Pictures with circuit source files
_ _ _

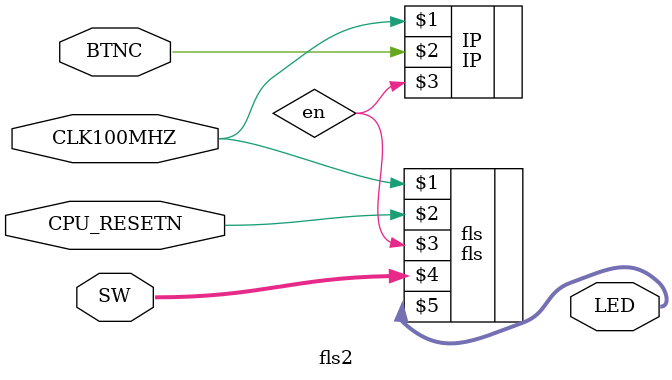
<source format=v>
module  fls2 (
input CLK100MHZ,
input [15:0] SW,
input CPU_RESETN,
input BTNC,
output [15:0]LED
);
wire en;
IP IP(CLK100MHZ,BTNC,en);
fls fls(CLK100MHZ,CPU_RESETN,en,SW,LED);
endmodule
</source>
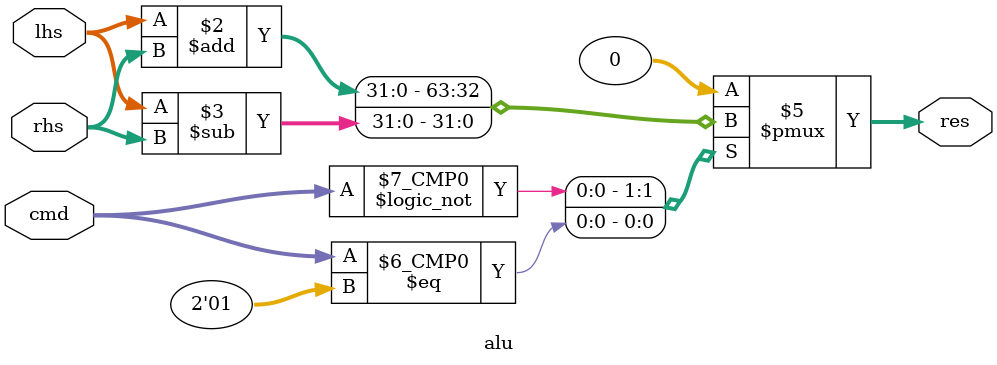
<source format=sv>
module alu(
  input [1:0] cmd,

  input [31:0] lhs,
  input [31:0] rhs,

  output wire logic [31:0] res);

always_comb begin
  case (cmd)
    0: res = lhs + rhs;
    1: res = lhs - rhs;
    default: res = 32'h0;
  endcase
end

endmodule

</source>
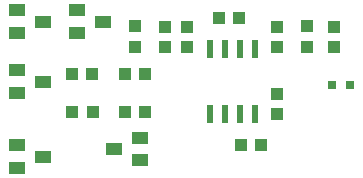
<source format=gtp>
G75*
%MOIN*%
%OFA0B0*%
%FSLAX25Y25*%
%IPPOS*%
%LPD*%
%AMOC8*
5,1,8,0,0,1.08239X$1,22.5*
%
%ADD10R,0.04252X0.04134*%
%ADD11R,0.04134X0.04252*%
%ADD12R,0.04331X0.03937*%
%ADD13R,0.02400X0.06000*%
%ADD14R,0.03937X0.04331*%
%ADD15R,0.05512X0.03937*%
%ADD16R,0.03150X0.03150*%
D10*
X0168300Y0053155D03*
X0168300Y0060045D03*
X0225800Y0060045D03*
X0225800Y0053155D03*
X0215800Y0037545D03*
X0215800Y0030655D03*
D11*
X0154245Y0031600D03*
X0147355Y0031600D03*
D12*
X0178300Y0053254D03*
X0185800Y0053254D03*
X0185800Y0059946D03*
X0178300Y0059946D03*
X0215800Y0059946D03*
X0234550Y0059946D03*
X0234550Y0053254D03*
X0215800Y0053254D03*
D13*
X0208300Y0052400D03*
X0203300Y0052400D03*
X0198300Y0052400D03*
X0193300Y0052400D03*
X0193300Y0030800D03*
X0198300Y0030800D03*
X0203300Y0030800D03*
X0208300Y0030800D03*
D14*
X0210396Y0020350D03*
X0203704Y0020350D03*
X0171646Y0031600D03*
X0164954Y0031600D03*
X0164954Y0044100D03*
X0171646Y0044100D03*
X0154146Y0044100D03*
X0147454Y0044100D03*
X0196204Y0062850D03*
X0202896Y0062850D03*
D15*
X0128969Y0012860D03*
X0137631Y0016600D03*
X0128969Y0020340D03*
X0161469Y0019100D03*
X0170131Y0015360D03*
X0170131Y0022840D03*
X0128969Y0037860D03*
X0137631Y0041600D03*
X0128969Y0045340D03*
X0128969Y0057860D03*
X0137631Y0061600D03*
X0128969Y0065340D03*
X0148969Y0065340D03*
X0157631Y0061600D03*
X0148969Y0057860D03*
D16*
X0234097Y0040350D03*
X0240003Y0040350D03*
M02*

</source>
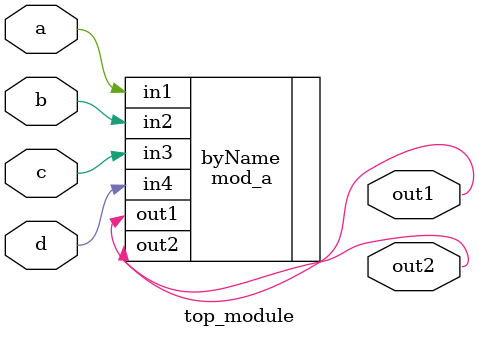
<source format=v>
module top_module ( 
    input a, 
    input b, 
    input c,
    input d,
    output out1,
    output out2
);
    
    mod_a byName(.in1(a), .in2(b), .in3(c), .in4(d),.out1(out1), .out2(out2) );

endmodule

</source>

_ _ _

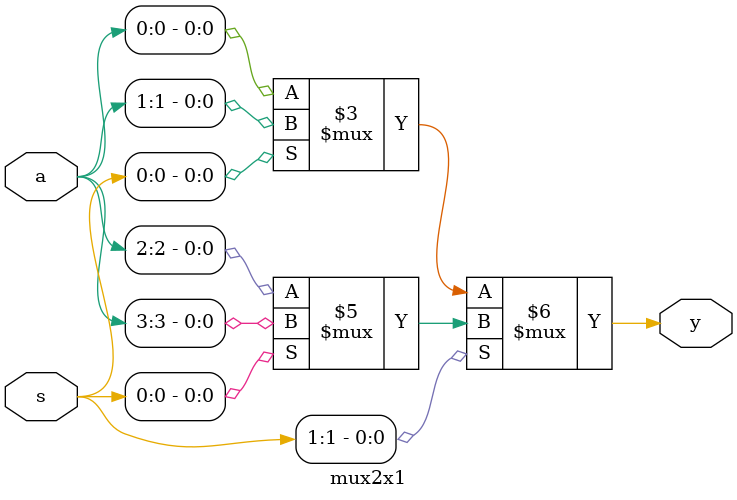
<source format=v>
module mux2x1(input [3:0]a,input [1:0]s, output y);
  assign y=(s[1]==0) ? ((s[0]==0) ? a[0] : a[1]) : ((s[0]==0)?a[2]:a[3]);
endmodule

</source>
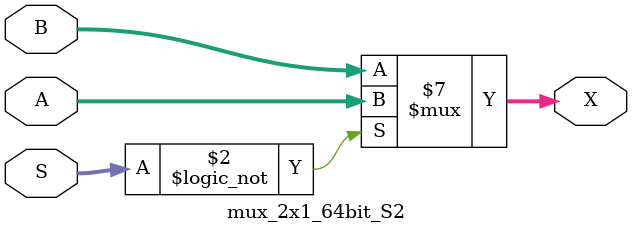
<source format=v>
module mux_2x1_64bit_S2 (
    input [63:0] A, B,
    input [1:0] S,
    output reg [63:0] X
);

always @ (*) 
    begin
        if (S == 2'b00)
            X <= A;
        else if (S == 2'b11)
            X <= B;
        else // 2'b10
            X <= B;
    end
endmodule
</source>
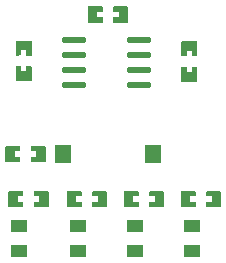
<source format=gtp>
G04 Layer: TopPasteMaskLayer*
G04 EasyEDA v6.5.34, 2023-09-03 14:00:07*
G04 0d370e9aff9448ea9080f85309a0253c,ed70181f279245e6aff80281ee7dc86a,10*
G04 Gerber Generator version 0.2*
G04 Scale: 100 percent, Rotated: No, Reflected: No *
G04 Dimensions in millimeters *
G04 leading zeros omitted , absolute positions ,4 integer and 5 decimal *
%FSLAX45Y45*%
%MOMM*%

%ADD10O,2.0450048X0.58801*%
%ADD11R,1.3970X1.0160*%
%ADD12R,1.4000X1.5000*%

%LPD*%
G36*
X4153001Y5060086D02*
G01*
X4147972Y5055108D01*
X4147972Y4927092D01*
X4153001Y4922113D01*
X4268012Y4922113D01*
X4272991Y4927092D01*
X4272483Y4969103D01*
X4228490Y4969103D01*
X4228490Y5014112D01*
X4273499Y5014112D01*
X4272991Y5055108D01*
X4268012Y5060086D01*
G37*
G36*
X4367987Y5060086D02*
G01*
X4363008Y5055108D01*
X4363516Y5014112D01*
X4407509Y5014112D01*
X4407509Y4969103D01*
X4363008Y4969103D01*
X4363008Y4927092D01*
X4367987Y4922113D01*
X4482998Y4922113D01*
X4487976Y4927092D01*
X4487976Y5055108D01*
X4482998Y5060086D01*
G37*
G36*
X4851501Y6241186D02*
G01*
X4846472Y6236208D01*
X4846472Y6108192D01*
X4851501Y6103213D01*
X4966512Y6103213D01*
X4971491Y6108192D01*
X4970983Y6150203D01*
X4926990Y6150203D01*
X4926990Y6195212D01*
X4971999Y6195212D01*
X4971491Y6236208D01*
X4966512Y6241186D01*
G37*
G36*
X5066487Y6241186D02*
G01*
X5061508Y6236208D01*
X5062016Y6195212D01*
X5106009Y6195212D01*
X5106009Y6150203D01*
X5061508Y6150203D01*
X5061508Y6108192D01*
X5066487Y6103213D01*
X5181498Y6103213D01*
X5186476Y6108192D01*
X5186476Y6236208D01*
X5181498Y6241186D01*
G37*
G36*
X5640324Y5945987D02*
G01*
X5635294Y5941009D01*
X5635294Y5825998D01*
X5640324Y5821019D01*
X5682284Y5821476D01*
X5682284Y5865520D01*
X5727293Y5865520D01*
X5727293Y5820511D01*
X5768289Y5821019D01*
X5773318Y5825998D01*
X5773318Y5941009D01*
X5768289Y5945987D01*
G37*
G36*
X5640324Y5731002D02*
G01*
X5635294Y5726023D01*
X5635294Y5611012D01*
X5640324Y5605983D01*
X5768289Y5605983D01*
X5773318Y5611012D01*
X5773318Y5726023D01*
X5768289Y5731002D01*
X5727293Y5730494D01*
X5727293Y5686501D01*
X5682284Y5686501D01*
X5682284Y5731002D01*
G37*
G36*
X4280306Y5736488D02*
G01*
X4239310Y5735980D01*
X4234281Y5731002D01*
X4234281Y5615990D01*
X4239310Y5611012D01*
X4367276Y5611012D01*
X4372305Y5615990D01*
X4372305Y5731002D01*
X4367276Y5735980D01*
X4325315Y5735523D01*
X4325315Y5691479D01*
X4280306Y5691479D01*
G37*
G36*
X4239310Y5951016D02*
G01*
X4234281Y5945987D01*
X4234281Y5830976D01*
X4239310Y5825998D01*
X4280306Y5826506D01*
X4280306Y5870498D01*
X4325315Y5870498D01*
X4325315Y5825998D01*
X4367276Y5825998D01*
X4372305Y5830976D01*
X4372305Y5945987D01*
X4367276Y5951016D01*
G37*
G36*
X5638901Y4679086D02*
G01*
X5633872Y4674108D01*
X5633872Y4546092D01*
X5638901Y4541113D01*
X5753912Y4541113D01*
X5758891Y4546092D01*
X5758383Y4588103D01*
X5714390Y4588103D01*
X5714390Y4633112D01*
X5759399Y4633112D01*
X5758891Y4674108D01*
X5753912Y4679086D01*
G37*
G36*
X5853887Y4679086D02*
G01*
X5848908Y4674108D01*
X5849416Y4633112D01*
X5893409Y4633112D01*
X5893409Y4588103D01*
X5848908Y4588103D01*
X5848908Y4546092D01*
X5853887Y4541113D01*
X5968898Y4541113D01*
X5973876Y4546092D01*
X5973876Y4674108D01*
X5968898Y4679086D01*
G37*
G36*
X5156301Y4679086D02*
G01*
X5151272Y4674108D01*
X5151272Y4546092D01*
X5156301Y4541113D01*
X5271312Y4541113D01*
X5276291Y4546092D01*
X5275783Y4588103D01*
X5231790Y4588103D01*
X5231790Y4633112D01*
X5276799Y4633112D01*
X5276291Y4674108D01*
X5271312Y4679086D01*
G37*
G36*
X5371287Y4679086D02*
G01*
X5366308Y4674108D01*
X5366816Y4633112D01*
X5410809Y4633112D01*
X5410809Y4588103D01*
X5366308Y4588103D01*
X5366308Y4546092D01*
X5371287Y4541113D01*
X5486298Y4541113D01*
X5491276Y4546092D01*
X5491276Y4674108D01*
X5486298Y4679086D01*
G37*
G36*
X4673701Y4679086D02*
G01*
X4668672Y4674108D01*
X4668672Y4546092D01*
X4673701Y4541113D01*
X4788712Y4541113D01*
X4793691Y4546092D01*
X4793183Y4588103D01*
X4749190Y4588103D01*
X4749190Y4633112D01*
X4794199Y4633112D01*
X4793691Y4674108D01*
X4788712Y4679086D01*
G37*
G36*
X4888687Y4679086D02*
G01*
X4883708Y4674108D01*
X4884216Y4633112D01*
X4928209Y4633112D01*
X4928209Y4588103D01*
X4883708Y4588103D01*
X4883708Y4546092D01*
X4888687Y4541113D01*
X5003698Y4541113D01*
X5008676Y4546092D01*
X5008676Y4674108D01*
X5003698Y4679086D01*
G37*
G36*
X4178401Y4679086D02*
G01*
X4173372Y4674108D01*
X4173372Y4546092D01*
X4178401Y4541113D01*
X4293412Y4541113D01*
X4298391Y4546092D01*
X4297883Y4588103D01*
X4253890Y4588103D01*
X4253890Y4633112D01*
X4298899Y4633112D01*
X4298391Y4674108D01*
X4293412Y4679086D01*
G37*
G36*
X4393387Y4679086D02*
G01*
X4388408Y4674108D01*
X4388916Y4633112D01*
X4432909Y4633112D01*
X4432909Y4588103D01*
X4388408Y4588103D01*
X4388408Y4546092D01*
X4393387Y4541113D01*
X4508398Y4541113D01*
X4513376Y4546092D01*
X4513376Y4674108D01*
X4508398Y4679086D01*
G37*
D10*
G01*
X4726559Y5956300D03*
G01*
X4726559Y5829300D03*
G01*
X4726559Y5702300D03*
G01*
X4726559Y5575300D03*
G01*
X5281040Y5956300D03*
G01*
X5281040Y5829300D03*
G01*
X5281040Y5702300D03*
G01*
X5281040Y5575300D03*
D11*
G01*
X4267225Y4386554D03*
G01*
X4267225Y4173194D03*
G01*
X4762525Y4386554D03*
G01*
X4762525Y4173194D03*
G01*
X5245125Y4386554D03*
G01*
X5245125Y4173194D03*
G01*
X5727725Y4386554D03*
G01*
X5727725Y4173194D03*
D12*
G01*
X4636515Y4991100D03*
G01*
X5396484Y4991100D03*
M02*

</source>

_ _ _

Task to carry out
Using the records above, count the lines that hold the string "output", and give back only the result.

The answer
6